Modeled after the Digital Production and Integration Program (DPIP) structure of shared responsibilities and staff strengths, DPC is proposing a similar organizational structure for the coordination and management of digital preservation at YUL. The following functions share primary responsibility for the creation and administration of digital preservation services at Yale and constitute the core of this structure: (While the three services below are core to preservation they are insufficient to establish a trusted digital repository. These services must be orchestrated and managed by an administrative function that Regean and Moore (2006) suggest can be automated.
· Metadata services
· Repository services
· Preservation services
· Administrative/Policy Services
The DPC proposes that existing staff within YUL and ITS technology partners with expertise in these areas be re-deployed to form this digital preservation core. We further recommend that the core represent 2 FTEs.

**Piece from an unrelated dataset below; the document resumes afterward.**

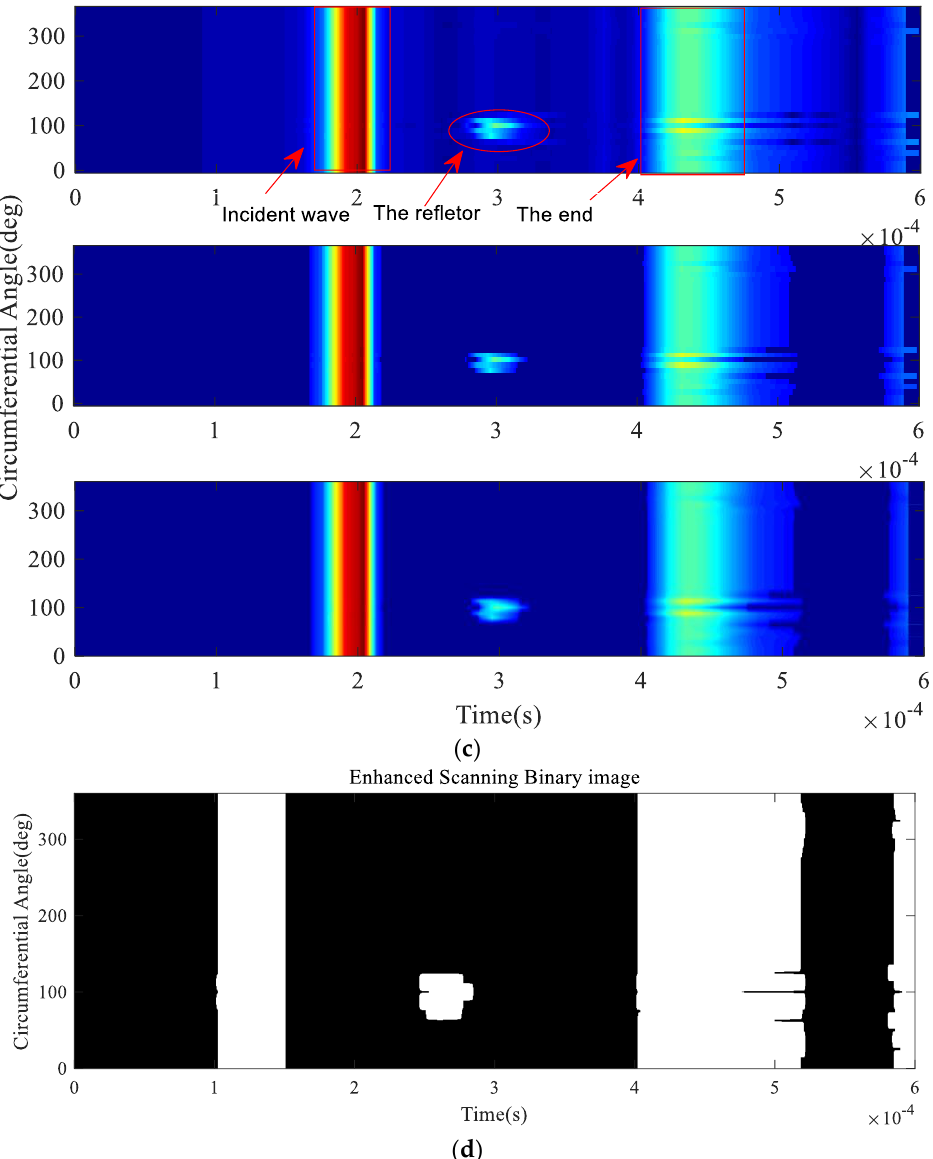
Figure 11. Analysis results based on the proposed method: ( a ) the upper envelopes of the guided-wave simulation signals: ( b ) 3D representation of the reflector; ( c ) original 2D scanned image ( Up ), enhanced 2D scanned image ( Middle ) and smoothed 2D scanned image ( Down ); ( d ) enhanced 2D scanned binary image.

This model acknowledges the following state of digital preservation at YUL:
The DPC further recommends that this core be conceived as a virtual Digital Curation Center. (At the University Administrative level Centers are a touchy word; I would suggest that we substitute “function” for Center. Also we should define what we mean by digital curation – “The Digital Curation Centre's current definition of the term is: Digital curation, broadly interpreted, is about maintaining and adding value to, a trusted
body of digital information for current and future use.” Curation recognizes that technology changes always have the potential to revive or enhance the value of a digital object to a scholar. Therefore the digital curation function accounts for long term preservation of digital objects or resources;
Special collections and library departments (e.g., BRBL, MSS/A, Maps, Medical, Law, Divinity), DPIP, RaMP, galleries, museums and special projects are significant production units for the creation of digital resources through reformatting. Special collections and e-collections are significant acquisition units for born digital and acquired digital resources. These groups are major consumers of digital curation (is this the same as repository services; if not what are they?) services at all levels but do not have the responsibility to create and maintain these services. As major consumers they are also key stakeholders in the development of the Digital Curation Center and the implementation of individual digital curation projects. The DPC recommends an initial, term limited, DCC Working Group be formed to participate in the establishment of the Center. Furthermore, on a recurring, work-driven basis, working groups will be created to address individual projects. (The more I think about this idea the more I grow concerned about the response that other stakeholders in YUL may have to the concept. While I support the concept of digital curation it implications to others may generate significant push back to this committee as going well beyond its scope.)